LaborPress

New York, NY – After a hot summer demonstrating against billionaire developer Stephen Ross and so-called “open-shop” development at Hudson Yards, members of the #CountMeIn campaign are vowing to turn up the heat heading into this year’s Labor Day Parade on September 8. 

Trade unionists rally in a thunderstorm at Columbus Circle this week.

“Mark my words – we will not lose this fight. We will win,” #CountMeIn organizer Bernard Callegari told a thunder & lightning fueled rally outside Ross’ Columbus Circle offices on Tuesday afternoon.

Hudson Yards developers, including Stephan Ross — billionaire owner of the Miami Dolphins — sparked the #CountMeIn campaign last fall, when they announced their plan to bring in non-union labor for the next phase of the massive West Side construction project. 

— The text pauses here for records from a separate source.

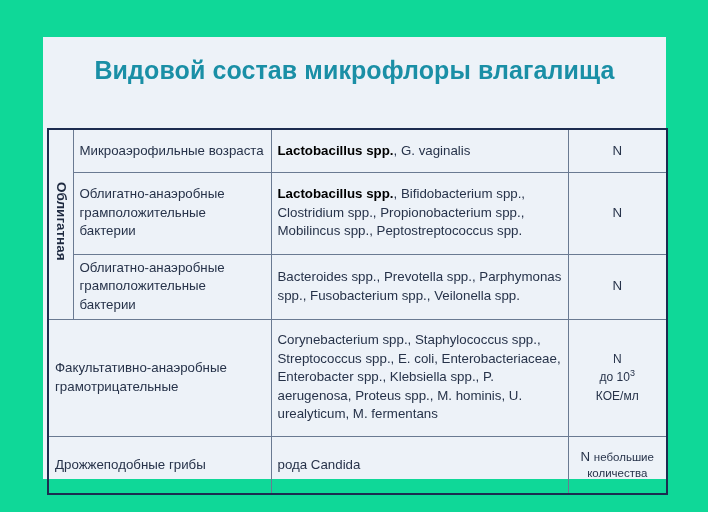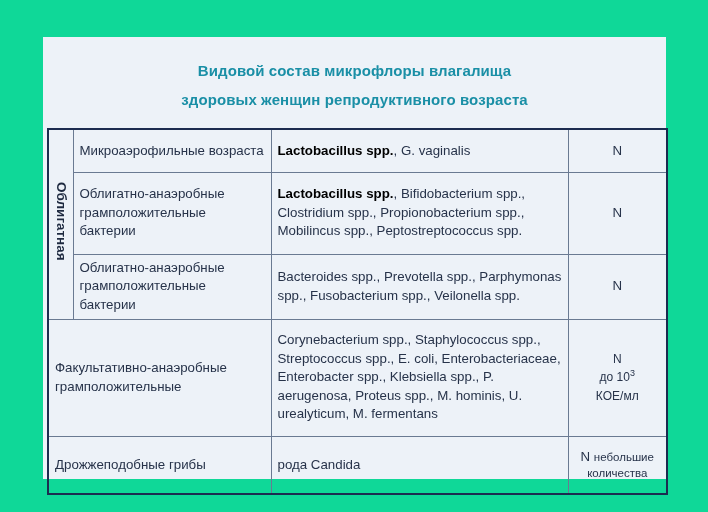"Видовой состав микрофлоры влагалища" .title { font-size: 15px -> 25px }
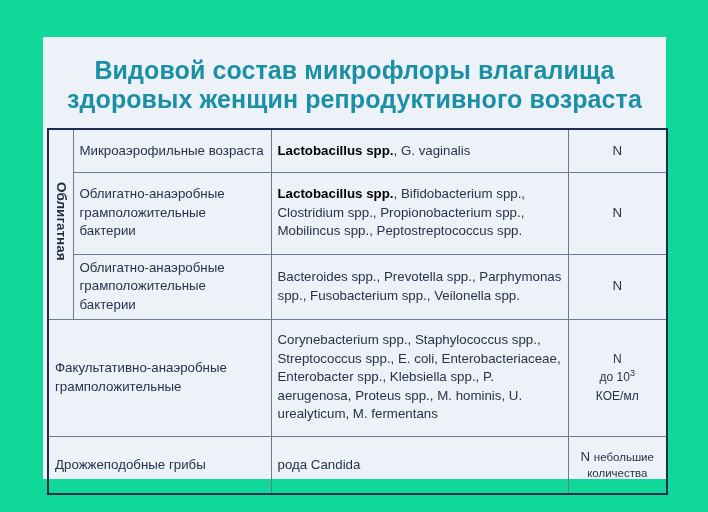"здоровых женщин репродуктивного возраста" div { html: <div>здоровых женщин репродуктивного возраста</div> -> none }
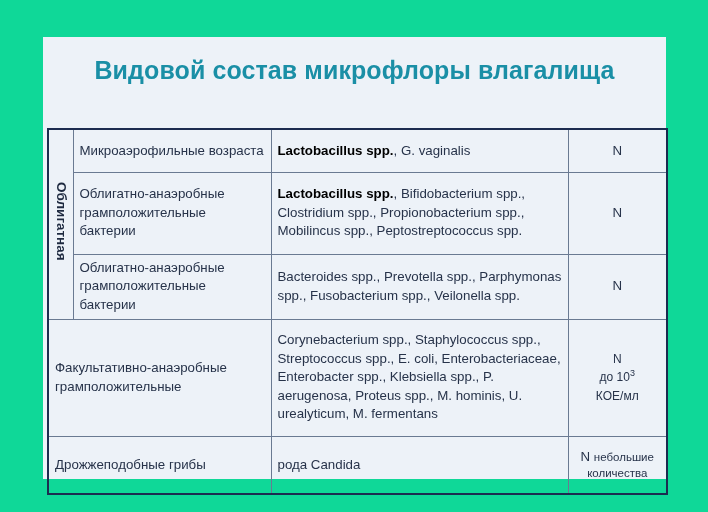"Факультативно-анаэробные" td { text: грамположительные -> грамотрицательные }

“Stephen Ross didn’t know what he was getting involved in,” Local 7 Tile, Marble & Terrazzo Union member Joseph Jacona told LaborPress. “He wants to make a statement that he wants to be the guy that crushed the New York City unions. But he’s going to go down as the guy who created #CountMeIn. And he’s going to go down as the guy who brought solidarity to the Building Trades.”

Callegari dismissed reports that the Carpenters Union has successfully cut a deal with Ross’ Related development team to work on Phase Two of the Hudson Yards project. 

“It’s bullshit — there’s no deal,” Callegari said. “All [Ross] is doing is making it worse for himself. Let’s see how long it takes to do that job without organized labor. This is going to be the longest project in New York City history.”

Trade unionists vow to intensify the fight to save good middle class jobs.

As the rains poured down and lighting cut across the sky, trade unionists decried fat cat developers sitting up in their “towers and suits” making millions of dollars off the “sweat and tears” of working class men and women who will see their middle class lives disappear with the spread of so-called “open-shop” development.

“We’ve got a little surprise for New York City during the Labor Day Parade,” Callegari said — forecasting more potent protests and acts of civil disobedience coming as early as next Wednesday afternoon outside 345 Park Avenue, home of Deutche Bank, the Blackstone Group and the National Football League, among other power brokers. 

“We are going to go out there and we’re going to take the streets and we need as many people to support [us] as we can,” Callegari said.